Manuel tinha aprendido a fotografar ainda adolescente e iniviou Lola no ofício. Também ensinou-a a desenvolver filme e fazer impressões na câmara escura. Como ele foi seguindo uma carreira profissional na fotografia, ela tornou-se sua assistente, embora também cultivasse o desejo de se tornar fotógrafa. Eles se separaram em 1934.
Trabalhou em arquivos do governo, mas também continuou a experimentar com a fotografia e em 1936 recebeu sua primeira comissão de verdade para fotografar o coro colonial de uma antiga igreja. Ela também trabalhou na fotografia comercial, incluindo a publicidade e moda. Ela foi a diretora de fotografia do Instituto Nacional de Belas Artes e abriu uma galeria de arte em 1951, sendo a primeira pessoa a expor a obra de Frida Kahlo na Cidade do México. Ela também ensinou fotografia na Academia de San Carlos, na Cidade do México.

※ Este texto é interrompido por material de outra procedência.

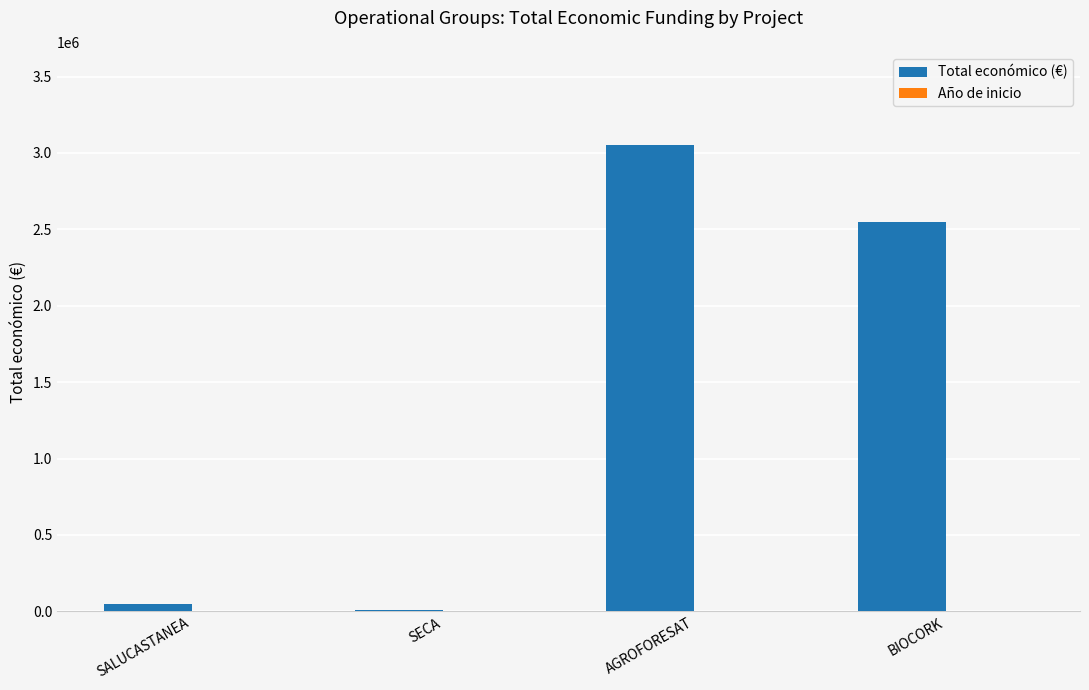

At which category does the chart reach its peak across all series?

AGROFORESAT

Inspirado por fotógrafos como Edward Weston, Tina Modotti, Alvarez Bravo estabeleceu a sua própria carreira independente. Por 50 anos ela fotografou uma grande variedade de assuntos, fazendo imagens documentais da vida cotidiana nas aldeias do México e ruas da cidade e retratos de grandes líderes de vários países. Ela também experimentou com fotomontagem.
Aqui no site do Center of Creative Photography é possível ver 177 fotos de Lola. Imperdível.